O afastamento dessa obrigação tributária, além de privilegiar o entendimento do STF no julgamento do tema 456 de repercussão geral, representa importante alívio ao caixa das empresas submetidas a essa forma de tributação antecipada, as quais estão impedidas de utilizar o saldo credor e o produto da venda para pagamento do tributo correspondente, o que ofende o princípio da não-cumulatividade.


[1] Artigo 426-A – Na entrada no território deste Estado de mercadoria indicada no § 1°, procedente de outra unidade da Federação, o contribuinte paulista que conste como destinatário no documento fiscal relativo à operação deverá efetuar antecipadamente o recolhimento (Lei 6.374/89, art. 2°, § 3°-A):

I – do imposto devido pela própria operação de saída da mercadoria;

II – em sendo o caso, do imposto devido pelas operações subsequentes, na condição de sujeito passivo por substituição.

§ 1° – O disposto neste artigo aplica-se às mercadorias sujeitas ao regime jurídico da substituição tributária referidas nos artigos 313-A a 313-Z20, exceto se o remetente da mercadoria tiver efetuado a retenção antecipada do imposto, na condição de sujeito passivo por substituição, conforme previsto na legislação.

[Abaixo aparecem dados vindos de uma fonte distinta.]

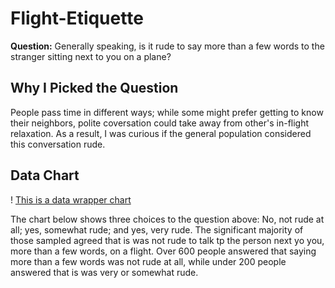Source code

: # Flight-Etiquette

**Question:** Generally speaking, is it rude to say more than a few words to the stranger sitting next to you on a plane?

## Why I Picked the Question

People pass time in different ways; while some might prefer getting to know their neighbors, polite coversation could take away from other's in-flight relaxation. As a result, I was curious if the general population considered this conversation rude. 

## Data Chart

! [This is a data wrapper chart](Data-Wrapper.PNG)

The chart below shows three choices to the question above: No, not rude at all; yes, somewhat rude; and yes, very rude. The significant majority of those sampled agreed that is was not rude to talk tp the person next yo you, more than a few words, on a flight.  Over 600 people answered that saying more than a few words was not rude at all, while under 200 people answered that is was very or somewhat rude. 



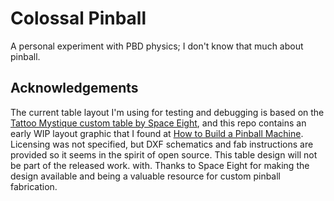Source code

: 
# Colossal Pinball

A personal experiment with PBD physics; I don't know that much about pinball.

## Acknowledgements

The current table layout I'm using for testing and debugging is based on the
[Tattoo Mystique custom table by Space Eight](http://www.space-eight.com/Pinball_Tattoo_Mystique.html),
and this repo contains an early WIP layout graphic that I found at 
[How to Build a Pinball Machine](http://howtobuildapinballmachine.wordpress.com/).
Licensing was not specified, but DXF schematics and fab instructions are
provided so it seems in the spirit of open source. This table design will not
be part of the released work. with. Thanks to Space Eight for making the design
available and being a valuable resource for custom pinball fabrication.


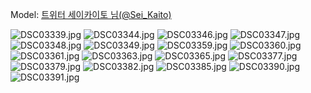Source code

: ﻿---
dddd: 2024.07.20 서코
nickname: 세이카이토
sns_type: x
sns_id: Sei_Kaito
---

<a name="Sei_Kaito"></a>
Model: <a href="https://x.com/Sei_Kaito" target="_blank">트위터 세이카이토 님(@Sei_Kaito)</a>

![DSC03339.jpg](/assets/img/2024/07-20/세이카이토/DSC03339.jpg)
![DSC03344.jpg](/assets/img/2024/07-20/세이카이토/DSC03344.jpg)
![DSC03346.jpg](/assets/img/2024/07-20/세이카이토/DSC03346.jpg)
![DSC03347.jpg](/assets/img/2024/07-20/세이카이토/DSC03347.jpg)
![DSC03348.jpg](/assets/img/2024/07-20/세이카이토/DSC03348.jpg)
![DSC03349.jpg](/assets/img/2024/07-20/세이카이토/DSC03349.jpg)
![DSC03359.jpg](/assets/img/2024/07-20/세이카이토/DSC03359.jpg)
![DSC03360.jpg](/assets/img/2024/07-20/세이카이토/DSC03360.jpg)
![DSC03361.jpg](/assets/img/2024/07-20/세이카이토/DSC03361.jpg)
![DSC03363.jpg](/assets/img/2024/07-20/세이카이토/DSC03363.jpg)
![DSC03365.jpg](/assets/img/2024/07-20/세이카이토/DSC03365.jpg)
![DSC03377.jpg](/assets/img/2024/07-20/세이카이토/DSC03377.jpg)
![DSC03379.jpg](/assets/img/2024/07-20/세이카이토/DSC03379.jpg)
![DSC03382.jpg](/assets/img/2024/07-20/세이카이토/DSC03382.jpg)
![DSC03385.jpg](/assets/img/2024/07-20/세이카이토/DSC03385.jpg)
![DSC03390.jpg](/assets/img/2024/07-20/세이카이토/DSC03390.jpg)
![DSC03391.jpg](/assets/img/2024/07-20/세이카이토/DSC03391.jpg)
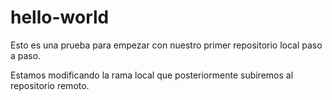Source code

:# hello-world
Esto es una prueba para empezar con nuestro
primer repositorio local paso a paso.

Estamos modificando la rama local que posteriormente subiremos al repositorio remoto.
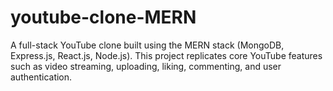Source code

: # youtube-clone-MERN
A full-stack YouTube clone built using the MERN stack (MongoDB, Express.js, React.js, Node.js). This project replicates core YouTube features such as video streaming, uploading, liking, commenting, and user authentication.
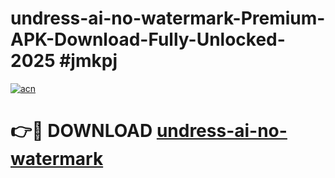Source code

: # undress-ai-no-watermark-Premium-APK-Download-Fully-Unlocked-2025 #jmkpj

[![acn](https://github.com/user-attachments/assets/0f9c940e-d8b0-45ae-aac7-cd30a18b3e1c)](https://app.mediaupload.pro?title=undress-ai-no-watermark&ref=09M)

# 👉🔴 DOWNLOAD [undress-ai-no-watermark](https://app.mediaupload.pro?title=undress-ai-no-watermark&ref=09M)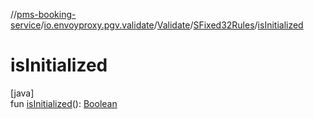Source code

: //[pms-booking-service](../../../../index.md)/[io.envoyproxy.pgv.validate](../../index.md)/[Validate](../index.md)/[SFixed32Rules](index.md)/[isInitialized](is-initialized.md)

# isInitialized

[java]\
fun [isInitialized](is-initialized.md)(): [Boolean](https://kotlinlang.org/api/core/kotlin-stdlib/kotlin/-boolean/index.html)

[2] § 4° – O imposto calculado nos termos do § 2° será recolhido por meio de guia de recolhimentos especiais, conforme disciplina estabelecida pela Secretaria da Fazenda:

[3] Artigo 2º – Ocorre o fato gerador do imposto: (…) § 3º-A – Poderá ser exigido o pagamento antecipado do imposto, conforme disposto no regulamento, relativamente a operações, prestações, atividades ou categorias de contribuintes, na forma estabelecida pelo Poder Executivo.

[4] Segundo levantamento feito até 20.6.2022, dos 12 (doze) casos que tratam da matéria, 8 (oito) foram integralmente favoráveis, 3 (três) desfavoráveis e 1 (um) parcialmente favorável, com o afastamento do ICMS-próprio, mas não do ICMS-ST.

[5] Art. 311. A tutela de evidência será concedida, independentemente da demonstração de perigo de dano ou de risco ao resultado útil do processo, quando: (…) II – as alegações de fato puderem ser comprovadas apenas documentalmente e houver tese firmada em julgamento de casos repetitivos ou em súmula vinculante;

[6] Art. 927. Os juízes e tribunais observarão: (…) III – os acórdãos em incidente de assunção de competência ou de resolução de demandas repetitivas e em julgamento de recursos extraordinário e especial repetitivos;

[7] Art. 932. Incumbe ao relator: (…) IV – negar provimento a recurso que for contrário a: (…) b) acórdão proferido pelo Supremo Tribunal Federal ou pelo Superior Tribunal de Justiça em julgamento de recursos repetitivos.